Top of TEXT

We start with their first bitter exchange, Aziraphale’s hurt pride leading him to say,
“Look, I know you’re upset with me.” “Yep.” “But I’m willing to overlook that.” (Oh come ON, angel. Come ON.) … “Close the door on your way out.” “But... you don’t have a door.” (Priceless.)
Then, though. Then. Crowley goes after Aziraphale almost immediately. And Aziraphale doesn’t expect it. Doesn’t know, at first, that it was Crowley who’d opened the door to the bookshop. Aziraphale’s “Crowley!” once he realizes it is an exhale—startled, gentle—and it absolutely murders me, the way he says Crowley’s name.
Their confessions start before that, of course—those rough, pained, raw confessions. Confessing their loss to others—sometimes, at the most inopportune times.
“I’ve lost worse things than that.”
“Heartbroken. World broken. What’s the point of anything?”
Muriel asking Aziraphale, “Why don’t you ask your… friend friend to help?” and Aziraphale hurrying to say that no, no, it’s out of the question—with that whole journey his face goes through as Muriel persists, “He might like to see you, anyway. Last time I saw him, he wasn’t in the best way, to be honest.” Then, Aziraphale finally turns to her, focused so completely on what he hears. “He seemed a bit… lost,” she goes on—and in a heartbeat, before she’s even gone out of the room, Aziraphale is miracling himself to Earth.
Mrs. Sandwich, meeting Aziraphale as he witnesses the decay of Whickber street, tells him exactly what she thinks. “You never cared for him. Or Whickber street,” she says, and Aziraphale’s face fills with pain. “I… I love—Whickber street!” he protests: not saying it, never saying it, and yet we hear the unspoken. Oh, angel.
Back to the bookshop, then, where Crowley followed him.
We go immediately from Aziraphale saying, “I needed Muriel. I needed someone to work with me in Heaven who was… nice.” “Ah.” to Crowley’s “You weren’t here. I wasn’t going to lose this place as well.” (Please, I beg of you. Somebody make a gif of the way Crowley says it, of the way he swallows at the end of it, turns his head.)
And then Crowley is forced to confess how he lost his Bentley, to protect the bookshop from another fire. Then he proudly refuses help in getting it back. Is rescued, and oh, Aziraphale as a rescuer is a joy to watch. “I’m a retired bookseller!” he announces with the same kind of gravity as that with which Evelyn, in The Mummy, proclaims that she’s a librarian. (Fully dying, by the way, at the way Aziraphale baits Brian Cameron to play. Second best. After me.)
There’s bickering all the while, of course there is, some of it desperately funny for us as the audience. The whole rescue! The way Aziraphale strides in (to dramatic music) and announces himself, only for Crowley to groan!
“I’ve come to get my friend back. And our c—his car.” (djkdfjkdf Aziraphale, you’re perfect.) “You’re a friend of his?” Brian Cameron says in disbelief. “No, he’s not.” “I rather think I am. I’m rescuing you. And liberating our Bentley!” (Perfect.)

Bottom of TEXT
Top of EXTRACTED MATERIAL

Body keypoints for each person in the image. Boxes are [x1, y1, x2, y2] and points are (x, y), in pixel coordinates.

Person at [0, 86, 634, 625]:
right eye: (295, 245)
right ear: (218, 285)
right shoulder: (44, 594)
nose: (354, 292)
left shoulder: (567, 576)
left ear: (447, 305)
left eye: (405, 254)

Bottom of EXTRACTED MATERIAL

_WORK INSTRUCTION A_
In the commentary on Crowley and Aziraphale, what did Crowley lose to protect the bookshop from another fire?
_WORK INSTRUCTION B_
Resume the commentary on Crowley and Aziraphale from where it stops.
The listing is material of its own, apart from the commentary on Crowley and Aziraphale.

_ANSWER A_
His Bentley.

_ANSWER B_
Crowley hovering over Aziraphale’s shoulder for the whole competitive crossword solving business and his little smirk when Aziraphale brightly says, “Finished!”
How proud is he of his angel, do you think?
Oh, he's so mad, still. And so, so proud.
And Aziraphale is starting to hear Crowley, too. Even in those very first scenes in the bookshop. When Crowley says, “You weren’t here. I wasn’t going to lose this place as well,” Aziraphale whips around, and for a moment he is lost for words. “Oh,” is all he can say at first—before he goes on, hesitant and slow. “Obviously not. I… I suppose I should say thank you.”
Years. Literal years that Crowley has been taking care of his bookshop. Has been dusting it, protecting it, keeping away vandals and rats. (Has he been dusting it by hand, this last while after his miracles were cut off? Aziraphale doesn’t know this yet, but if he knew.)
All these years, Crowley waited, and Crowley cared.
This, I think, is when Aziraphale’s own anger starts to give way. Because the next thing he says—so soon after he assured Crowley that he would be waiting for an apology from him for a very long time—the next thing he says is “Do you… Do you want an apology from me?”—and it’s not quite soft yet, but it’s already most of the way there.
Right, so they get Crowley’s car back.
(Love the way Aziraphale announces to Brian: “I’ll take the car… and my friend.” I just bet that some part of Crowley, angry and hurt though he is, is warmed by this. By Aziraphale rescuing him, at just the right time. By Aziraphale repeating, over and over: my friend. my friend.)
And their car ride is key, I think, to them starting to understand each other. Nothing like a bit of forced proximity to begin untangling things.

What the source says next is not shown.